In the second part of a series on the conflicts facing Muslims in Europe, the BBC’s Islamic affairs analyst, Roger Hardy, discovers strains between younger and older Muslims in Glasgow.
They are young, Muslim and Scottish – and will not take no for an answer.
I met Nazia Iqbal and two of her friends at the student union of Glasgow’s Strathclyde University.
Ms Iqbal, who is the equal opportunities officer, has been making waves ever since she went to the city’s Central Mosque and asked to become a voting member.
According to the mosque’s constitution, Muslim men and women not only have the right to pray at the mosque – if they are over 18, they are entitled to become voting members and have a say in its running.
But Ms Iqbal, who is 20, was turned down, on the grounds that she is female.
Her response was to start a campaign on Facebook, and complain to the body that regulates Scottish charities.
To find out what was going on, I went to Friday prayers at the Central Mosque to meet one of the community’s first-generation pioneers, Bashir Maan.
Now 83, Mr Maan came to Glasgow as a young Pakistani student in the early 1950s.
He became one of the best-known figures in the community and, after joining the Labour Party, the first Muslim councillor in Britain.
The mosque is an impressive structure, occupying a large site beside the River Clyde. It opened its doors in 1984 and can hold more than 2,000 worshippers.
Mr Maan agrees that the constitution opens up membership to both males and females – but criticises Ms Iqbal and her friends for being confrontational.
Some of the younger generation don not want to work with the “oldies”, he told me; they think they know best.
For now, it is stalemate. Ms Iqbal has not become a member, the campaign goes on – and the regulatory body has yet to reach a decision.
Is haggis halal?
What is so striking about Glasgow’s Muslims is their attachment to a Scottish identity.
A young Islamic scholar, Sheikh Rizwan Mohammed, debates with his students whether Muslims can eat haggis – the Scottish national dish – or wear a kilt.
(His answer is yes to both – provided the kilt is below the knee.)
Another example is Muslim involvement in politics.

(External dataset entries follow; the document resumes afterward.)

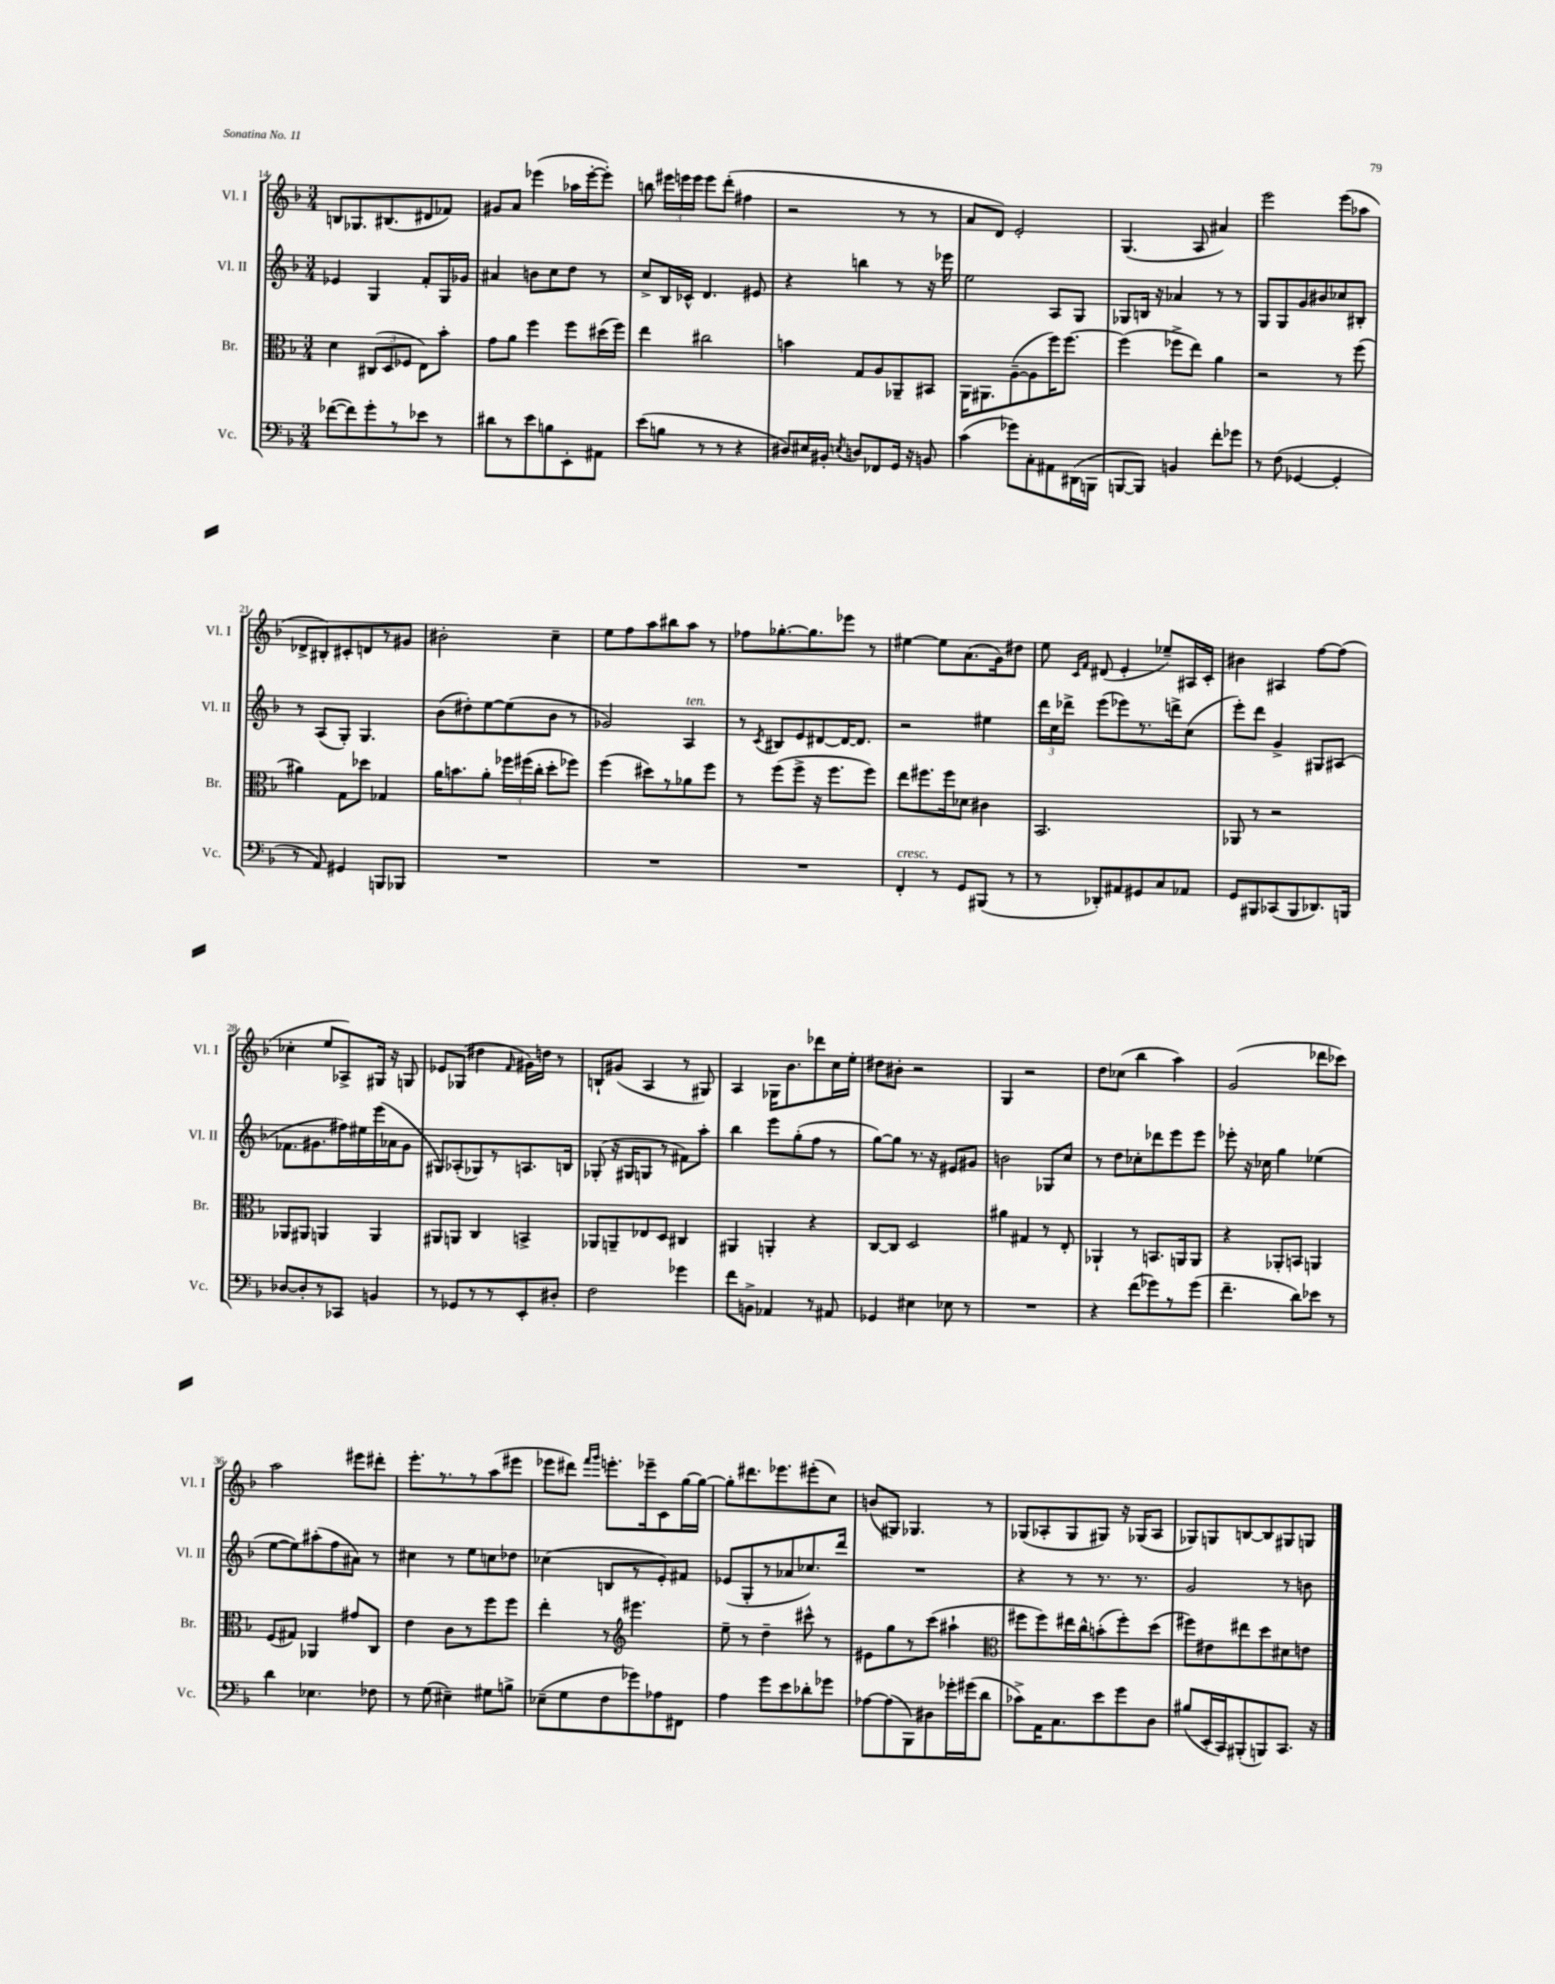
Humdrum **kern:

**kern	**kern	**kern	**kern
*part4	*part3	*part2	*part1
*staff4	*staff3	*staff2	*staff1
*I"Vc.	*I"Br.	*I"Vl. II	*I"Vl. I
*I'Vc.	*I'Br.	*I'Vl. II	*I'Vl. I
*clefF4	*clefC3	*clefG2	*clefG2
*k[b-]	*k[b-]	*k[b-]	*k[b-]
*M3/4	*M3/4	*M3/4	*M3/4
=14	=14	=14	=14
([8f-X\L	4d\	4e-X/	8Bn/L
8f-\])	.	.	8.G-X/
8g'\	(12C#X/L	4G/	.
.	.	.	(8.B#X/
.	12D/	.	.
8r	.	.	.
.	12F-X/J	.	.
8e-X\J	8E\L)	8f'/L	8d#X/
8r	8b-'\J	16G/L	8f-X/J)
.	.	16g-X/JJ	.
=15	=15	=15	=15
8d#X\L	8g\L	4a#X/	8g#X/L
8r	8a\J	.	8a/J
8e\	4ff\	8bn\L	(4eee-X\
8Bn\	.	8cc\	.
8EE'\	8ff\L	8dd\J	16aa-X\LL
.	.	.	[16eee-'\J
8AA#X\J	(16dd#X\L	8r	8eee-'\J])
.	16ff\JJ)	.	.
=16	=16	=16	=16
(8e\L	4ee\	8cc^/L	8bbn\
8Bn\J	.	16B-/L	24eee#X\LL
.	.	.	24eeen\
.	.	16c-X^^/JJ	.
.	.	.	24eee\JJ
8r	2cc#X\	4.d/	8eee\L
8r	.	.	(8ddd'\J
4r	.	.	4ff#X\
.	.	8e#X/	.
=17	=17	=17	=17
8D#X/L)	4bn\	4r	2r
16E#X/L	.	.	.
16BB#X'/JJ	.	.	.
8qEn/	.	.	.
8Dn/L	8G/L	4bbn\	.
8FF-X/	8A/	.	.
16GG/Jk	8AA-X~/	8r	8r
16r	.	.	.
8BBn/	8BB#X/J	16r	8r
.	.	16eee-X\	.
=18	=18	=18	=18
(4c\	16AA\KL	2ee\	8a/L
.	8.AA#X\	.	.
.	.	.	8d/J)
8g-X\L)	([8A~\	.	2e'/
8C'\	8A\]	.	.
8AA#X\	16ff\K)	8A/L	.
.	[8.ff\J	.	.
(16DD#X\L	.	8G/J	.
16BBBn\JJ	.	.	.
=19	=19	=19	=19
[8BBBn/L	(4ff\]	8G-X/L	(4.G/
8BBB/J])	.	16Bn/Jk	.
.	.	16r	.
4BBn/	8ff-X^\L	4a-X/	.
.	8ee\J)	.	8A/
8f'\L	4a\	8r	4a#X/)
8g-X\J	.	8r	.
=20	=20	=20	=20
8r	2r	8G/L	2eee\
(8F\	.	8G/	.
[4GG-X/	.	8g/	.
.	.	8b#X/	.
4GG-'/]	8r	8cc-X/	(8eee\L
.	(8ff\	8B#X'/J	8aa-X\J
!!LO:LB:g=z
=21	=21	=21	=21
8r	4a#X\)	8r	8d-X^/L
8AA/)	.	(8A/L	8B#X'/)
4GG#X/	8G\L	8G'/J)	8c#X'/
.	8dd-X\J	4.G/	8dn/
8BBBn/L	4G-X/	.	8r
8BBB-X/J	.	.	8g#X/J
=22	=22	=22	=22
2.r	16a\KL	(8b-\L	2b#X'\
.	8.bn\	.	.
.	.	8dd#X'\)	.
.	8a'\J	[8ee\	.
.	24ff-X\LL	(8ee\]	.
.	(24ff#X\	.	.
.	24cc'\JJ	.	.
.	8dd'\L	8b-\J	4cc~\
.	8ff-X\J)	8r	.
=23	=23	=23	=23
2.r	(4ff\	2g-X/)	8ee\L
.	.	.	8ff\
.	8dd#X\L)	.	8aa\
.	8r	.	8bb#X\
!	!	!LO:TX:a:i:t=ten.	!
.	8a-X\	4A/	8aa\J
.	8ff\J	.	8r
=24	=24	=24	=24
2.r	8r	8r	8ff-X\L
.	.	8qc/	.
.	(8ff\L	8B#X/L	[8.gg-X'\
.	8ff^\J	8e/	.
.	.	.	8.gg-\]
.	16r	[8d#X/	.
.	8.ff\L	.	.
.	.	16d#/K_	8eee-X\J
.	.	8.d#/J]	.
.	8ff\J)	.	8r
=25	=25	=25	=25
!LO:TX:a:i:t=cresc.	!	!	!
4FF'/	8ee\L	2r	[4ee#X\
.	8.ff#X\	.	.
8r	.	.	8ee#\L]
.	16ff#\k	.	.
8GG/L	8d-X\J	.	(8.a\
(8BBB#X/J	4c#X\	4ee#X\	.
.	.	.	16g\k)
8r	.	.	8dd#X\J
=26	=26	=26	=26
8r	2.BB-/	24ddd\LL	8ee\
.	.	24cc\	.
.	.	24ddd-X^\JJ	.
.	.	.	16qqc/LL
.	.	.	16qqf/JJ
8DD-X'/L)	.	(8eee\L	(8d#X/
8AA#X/	.	8eee-X\)	4e'/
8GG#X/	.	8.r	.
8C/	.	.	8ee-X~/L)
.	.	16dddn^\k	.
8AA-X/J	.	(8cc\J	16A#X/L
.	.	.	16c'/JJ
=27	=27	=27	=27
8GG/L	8AA-X/	8eee'\L)	4b#X\
8BBB#X/	8r	8ddd\J	.
(8CC-X/	2r	4g^/	4A#X/
8BBB#/	.	.	.
8.DD-X/)	.	8G#X/L	[8ff\L
.	.	(8A#X/J	(8ff\J]
16BBBn/Jk	.	.	.
!!LO:LB:g=z
=28	=28	=28	=28
[8D-X/L	8AA-X/L	8.f-X\L	4cc-X'\
8D-'/]	8AA#X/J	.	.
.	.	8.g#X\	.
8r	4AAn/	.	8ee/L
8CC-X/J	.	16ff#X\L)	8A-X^/)
.	.	16ee#X\	.
4BBn/	4AA/	(16eee\	16G#X/Jk
.	.	16a-X\J	16r
.	.	8g#\J	8Gn/
=29	=29	=29	=29
8r	8AA#X/L	8G#X/L)	8e-X/L
8GG-X/L	8AAn/J	(8A-X'/	(8G-X/J
8r	4C/	8G-X/)	4dd#X\
8r	.	8r	.
.	.	.	16qqf/
8EE'/	4BBn^/	8.An/	16g#X\LL)
.	.	.	16ddn\JJ
8D#X'/J	.	.	8r
.	.	16Bn/Jk	.
=30	=30	=30	=30
2F\	8AA-X/L	(8G-X'/	8Bn`/L
.	8AAn~/	16r	(8g#X/J
.	.	16G#X/KL	.
.	8E-X/	8Gn/J	4A/
.	8D/J	8r	.
4g-X\	4C#X/	8f#X\L)	8r
.	.	8aa'\J	8G#X/)
=31	=31	=31	=31
8f\L	4AA#X/	4bb-\	4A/
8BBn^\J	.	.	.
4AA-X/	4AAn'/	8eee\L	16G-X\KL
.	.	.	8.b-\
.	.	(8gg'\	.
8r	4r	8ff\J	8ddd-X\
8AA#X/	.	8r	16cc\L
.	.	.	16ee'\JJ
=32	=32	=32	=32
4GG-X/	[8C/L	[8gg\L)	8dd#X\L
.	8C/J]	8gg\J]	8b#X'\J
4E#X\	2D/	8.r	2r
.	.	16r	.
8E-X\	.	8e#X/L	.
8r	.	8g#X/J	.
=33	=33	=33	=33
2.r	4a#X\	2bn\	4G/
.	4G#X/	.	2r
.	8r	8G-X/L	.
.	8E'/	8cc/J	.
=34	=34	=34	=34
4r	4AA-X`/	8r	8dd\L
.	.	8dd\L	(8cc-X\J
(8f\L	8r	8cc-X'\	4bb-\
8g-X\)	8.BBn/L	8ddd-X\	.
8r	.	8eee\	4aa\)
.	16AAn/k	.	.
(8g-\J	8AA/J	8eee\J	.
=35	=35	=35	=35
4.f~\	4r	8eee-X'\	(2g/
.	.	16r	.
.	.	16cc-X\	.
.	8AA-X'/L	4gg\	.
8d\L)	8BBn/J	.	.
8e-X\J	4AAn/	(4ee-X\	8ddd-X\L
8r	.	.	8ccc-X\J)
!!LO:LB:g=z
=36	=36	=36	=36
4d\	(8F/L	[8ee\L	2aa\
.	8G#X/J)	8ee\])	.
4.E-X\	4AA-X/	(8aa#X'\	.
.	.	8ff\	.
.	8g#X/L	8a#X\J)	8eee#X\L
8F-X\	8C/J	8r	8ddd#X'\J
=37	=37	=37	=37
8r	4e\	4cc#X\	8.eee'\L
(8G\	.	.	.
.	.	.	8.r
4E#X~\)	8c\L	8r	.
.	8r	8ee\L	8r
8G#X\L	8ff\	8ccn\	(8aa\
8Bn^\J	8ff\J	8dd-X\J	8eee#X\J
=38	=38	=38	=38
(8E-X~\L	4ee'\	(4cc-X\	8eee-X\L
8G\	.	.	8ddd#X\J)
.	.	.	16qqfff/LL
.	.	.	16qqggg/JJ
8F\	8r	8Bn/L	8.eeen'\L
*	*clefG2	*	*
8g-X\)	4.eee#X\	8r	.
.	.	.	16eee-X~\k
8A-X\	.	8e'/)	8c\
8FF#X\J	.	8f#X/J	[16gg\L
.	.	.	16gg\JJ_
=39	=39	=39	=39
4A\	8ee~\	(8e-X/L	8gg'\L]
.	8r	8G'/	8.ddd#X\
8g\L	4dd~\	8r	.
.	.	.	8.eee-X\
8e\	.	8a-X/	.
8d-X'\	8ccc#X^^\	8.cc-X/)	(8eee#X'\
8g-X\J	8r	.	8cc\J)
.	.	16ddd/Jk	.
=40	=40	=40	=40
[8A-X\L	8e#X\L	2.r	(8bn/L
(8A-\]	8gg\	.	8G#X/J)
8BBB-\)	8r	.	4.G-X/
8D#X\	(8ccc\J	.	.
16g-X'\L	4aa#X`\	.	.
(16g#X\J	.	.	.
8d\J	.	.	8r
=41	=41	=41	=41
*	*clefC3	*	*
8c-X^\L)	8ff#X\L	4r	(8G-X/L
16AA\K	8ff#\)	.	8A-X'/
8.C\	.	.	.
.	16ee#X\L	8r	8G-/
.	16cc^^\J	.	.
8e\	(8bn'\	8.r	8G#X/J)
8g\	8ff#'\)	.	16r
.	.	8.r	(16G-X/KL
8D\J	(8dd\J	.	8A-/J
=42	=42	=42	=42
(8B#X/L	8ff#X\L)	2g/	8G-X/L)
16EE'/L	8e#X\	.	8Gn/
16CC/J)	.	.	.
(8BBB#X'/	8ee#X\	.	[8Bn/
8BBBn/)	8dd\	.	8B/]
8.CC/J	8d#X\	8r	8G#X/
.	8en\J	8bn\	8Gn/J
16r	.	.	.
==	==	==	==
*-	*-	*-	*-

My visit coincided with the British election campaign. In the constituency of Glasgow Central, two young Muslims, both in their 20s, were competing for the same seat.
Anas Sarwar was standing as a Labour candidate for the seat previously held by his father, Mohammed.
One of his challengers, Osama Saeed, left the Labour Party in protest at the Iraq war and was the candidate for the Scottish National Party.
The SNP wants independence for Scotland.
In the event, Anas Sarwar retained the seat for Labour. But his party can no longer rely, as it could in the past, on unquestioning Muslim support.
Among the younger generation, it is not just students like Ms Iqbal who think it is time for change.
At the Andalus Centre, in a former office block in a Glasgow suburb, I met an energetic husband-and-wife team – Kishwar Sultana and Javed Ali.
They not only teach young Muslims the Koran, they take youngsters – girls as well as boys – kayaking and rock climbing.
The parents trust them, says Kishwar Sultana, because they are sensitive to the families’ religion and culture.
I asked some of the mothers why they had chosen the centre rather than one of the mosques. They liked its approach to learning, they told me, and its welcoming atmosphere.
The implication is that the more traditional mosques – patriarchal and conservative – are less family-friendly.
“The Muslim community is stagnant,” says Javed Ali. It needs new ideas and new leadership to move forward.